### TASK REQUIREMENTS
Please print each record exactly, omitting none of them.

### DATA EXTRACTS
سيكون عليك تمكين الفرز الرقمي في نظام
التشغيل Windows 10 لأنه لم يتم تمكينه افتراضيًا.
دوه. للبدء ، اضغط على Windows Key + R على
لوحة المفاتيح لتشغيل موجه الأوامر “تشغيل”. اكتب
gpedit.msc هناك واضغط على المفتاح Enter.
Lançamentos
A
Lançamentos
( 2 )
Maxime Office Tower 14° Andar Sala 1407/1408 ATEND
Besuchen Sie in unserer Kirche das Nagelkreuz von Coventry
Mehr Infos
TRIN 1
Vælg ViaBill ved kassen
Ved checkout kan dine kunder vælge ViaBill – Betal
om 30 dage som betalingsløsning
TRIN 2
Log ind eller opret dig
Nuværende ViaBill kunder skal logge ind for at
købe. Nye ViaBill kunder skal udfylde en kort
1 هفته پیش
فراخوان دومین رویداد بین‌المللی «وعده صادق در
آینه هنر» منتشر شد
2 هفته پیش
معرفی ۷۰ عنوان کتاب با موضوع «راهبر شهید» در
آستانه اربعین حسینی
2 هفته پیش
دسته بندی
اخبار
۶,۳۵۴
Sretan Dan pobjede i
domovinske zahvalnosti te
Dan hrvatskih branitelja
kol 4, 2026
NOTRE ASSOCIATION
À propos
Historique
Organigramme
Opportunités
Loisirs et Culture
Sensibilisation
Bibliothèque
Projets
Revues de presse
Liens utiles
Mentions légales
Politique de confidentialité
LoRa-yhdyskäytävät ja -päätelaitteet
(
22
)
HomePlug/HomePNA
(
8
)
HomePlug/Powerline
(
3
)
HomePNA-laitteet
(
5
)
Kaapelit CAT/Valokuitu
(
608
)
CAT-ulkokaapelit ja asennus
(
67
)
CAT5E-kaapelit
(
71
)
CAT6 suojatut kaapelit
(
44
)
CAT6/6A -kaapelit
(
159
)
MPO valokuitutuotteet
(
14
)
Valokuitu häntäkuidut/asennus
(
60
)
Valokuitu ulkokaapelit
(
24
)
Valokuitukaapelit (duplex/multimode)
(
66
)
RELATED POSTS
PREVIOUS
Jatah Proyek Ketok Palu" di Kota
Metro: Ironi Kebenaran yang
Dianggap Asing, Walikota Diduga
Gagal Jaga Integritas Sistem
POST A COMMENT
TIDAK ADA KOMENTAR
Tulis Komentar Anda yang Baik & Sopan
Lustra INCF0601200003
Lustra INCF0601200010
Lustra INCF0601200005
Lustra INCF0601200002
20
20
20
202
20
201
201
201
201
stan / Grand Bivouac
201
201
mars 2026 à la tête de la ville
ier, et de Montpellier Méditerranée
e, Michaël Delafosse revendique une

### THE ANSWER
سيكون عليك تمكين الفرز الرقمي في نظام
التشغيل Windows 10 لأنه لم يتم تمكينه افتراضيًا.
دوه. للبدء ، اضغط على Windows Key + R على
لوحة المفاتيح لتشغيل موجه الأوامر “تشغيل”. اكتب
gpedit.msc هناك واضغط على المفتاح Enter.
Lançamentos
A
Lançamentos
( 2 )
Maxime Office Tower 14° Andar Sala 1407/1408 ATEND
Besuchen Sie in unserer Kirche das Nagelkreuz von Coventry
Mehr Infos
TRIN 1
Vælg ViaBill ved kassen
Ved checkout kan dine kunder vælge ViaBill – Betal
om 30 dage som betalingsløsning
TRIN 2
Log ind eller opret dig
Nuværende ViaBill kunder skal logge ind for at
købe. Nye ViaBill kunder skal udfylde en kort
1 هفته پیش
فراخوان دومین رویداد بین‌المللی «وعده صادق در
آینه هنر» منتشر شد
2 هفته پیش
معرفی ۷۰ عنوان کتاب با موضوع «راهبر شهید» در
آستانه اربعین حسینی
2 هفته پیش
دسته بندی
اخبار
۶,۳۵۴
Sretan Dan pobjede i
domovinske zahvalnosti te
Dan hrvatskih branitelja
kol 4, 2026
NOTRE ASSOCIATION
À propos
Historique
Organigramme
Opportunités
Loisirs et Culture
Sensibilisation
Bibliothèque
Projets
Revues de presse
Liens utiles
Mentions légales
Politique de confidentialité
LoRa-yhdyskäytävät ja -päätelaitteet
(
22
)
HomePlug/HomePNA
(
8
)
HomePlug/Powerline
(
3
)
HomePNA-laitteet
(
5
)
Kaapelit CAT/Valokuitu
(
608
)
CAT-ulkokaapelit ja asennus
(
67
)
CAT5E-kaapelit
(
71
)
CAT6 suojatut kaapelit
(
44
)
CAT6/6A -kaapelit
(
159
)
MPO valokuitutuotteet
(
14
)
Valokuitu häntäkuidut/asennus
(
60
)
Valokuitu ulkokaapelit
(
24
)
Valokuitukaapelit (duplex/multimode)
(
66
)
RELATED POSTS
PREVIOUS
Jatah Proyek Ketok Palu" di Kota
Metro: Ironi Kebenaran yang
Dianggap Asing, Walikota Diduga
Gagal Jaga Integritas Sistem
POST A COMMENT
TIDAK ADA KOMENTAR
Tulis Komentar Anda yang Baik & Sopan
Lustra INCF0601200003
Lustra INCF0601200010
Lustra INCF0601200005
Lustra INCF0601200002
20
20
20
202
20
201
201
201
201
stan / Grand Bivouac
201
201
mars 2026 à la tête de la ville
ier, et de Montpellier Méditerranée
e, Michaël Delafosse revendique une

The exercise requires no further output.